[Chart analysis data]
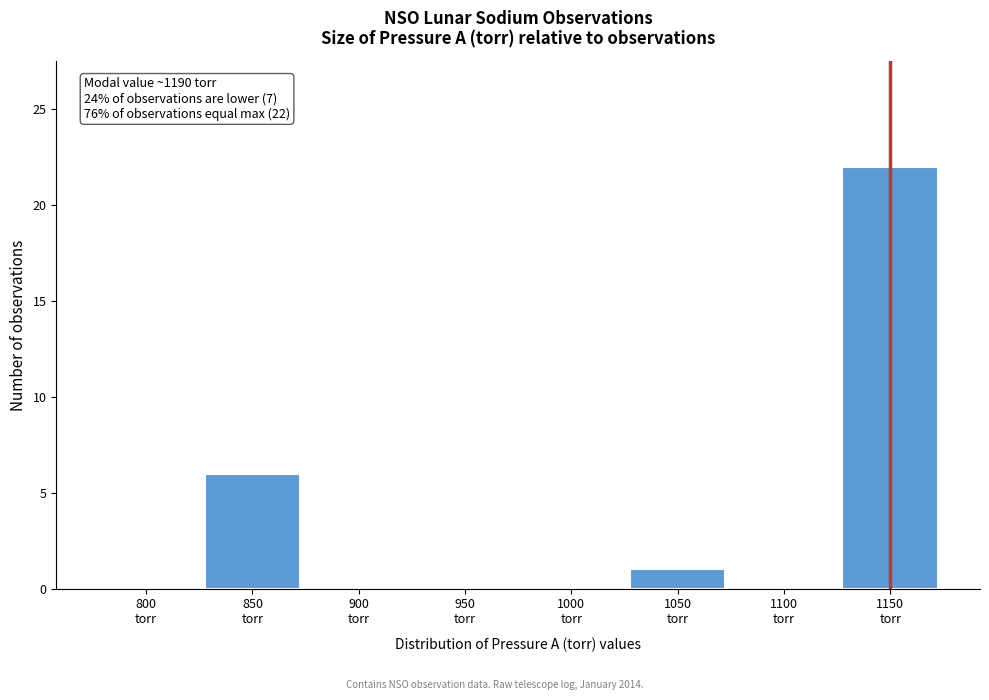

What is the greatest value displayed?

22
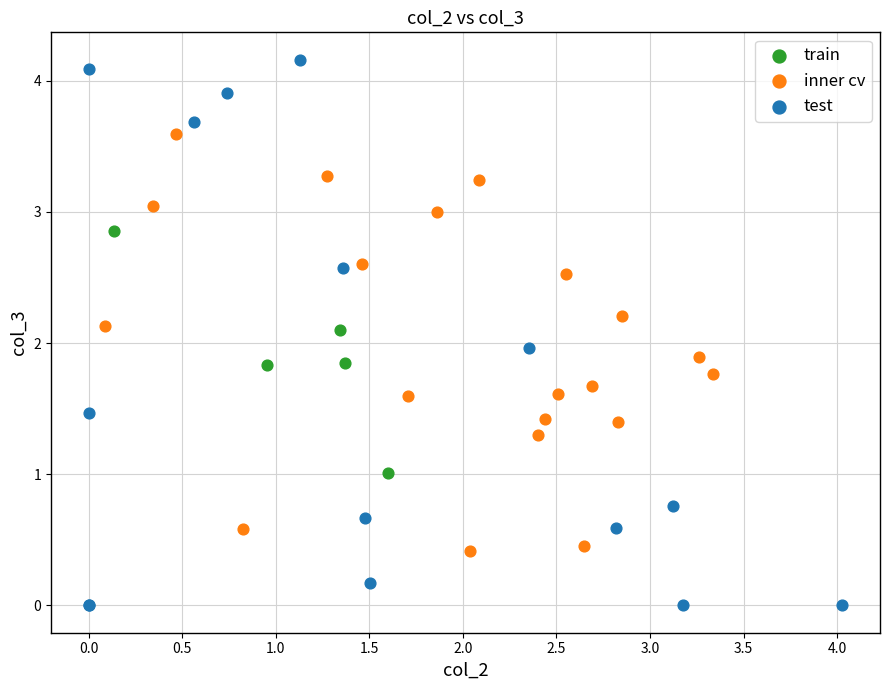

Which series has the largest Y range (max minus min)?

test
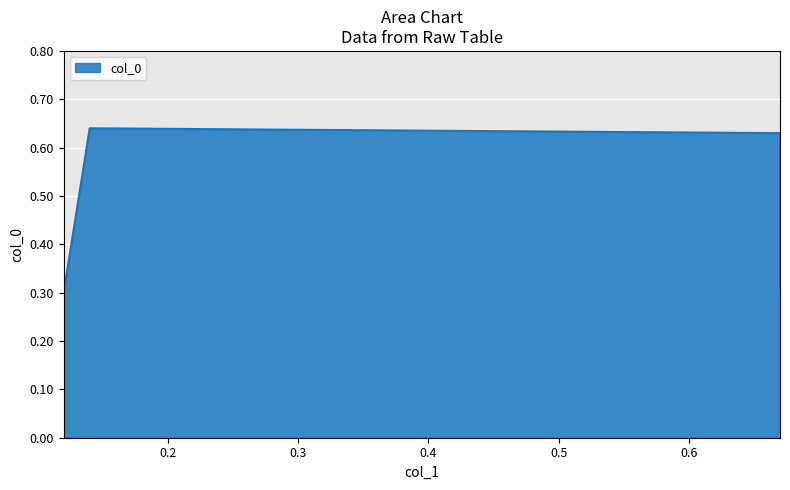

Is it true that the value at 0.67 is 0.8?

False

Written task: Please reproduce the text of every item above word for word, leaving out the pictures.

Reply to the exercise:
What is the greatest value displayed?

22

Which series has the largest Y range (max minus min)?

test

Is it true that the value at 0.67 is 0.8?

False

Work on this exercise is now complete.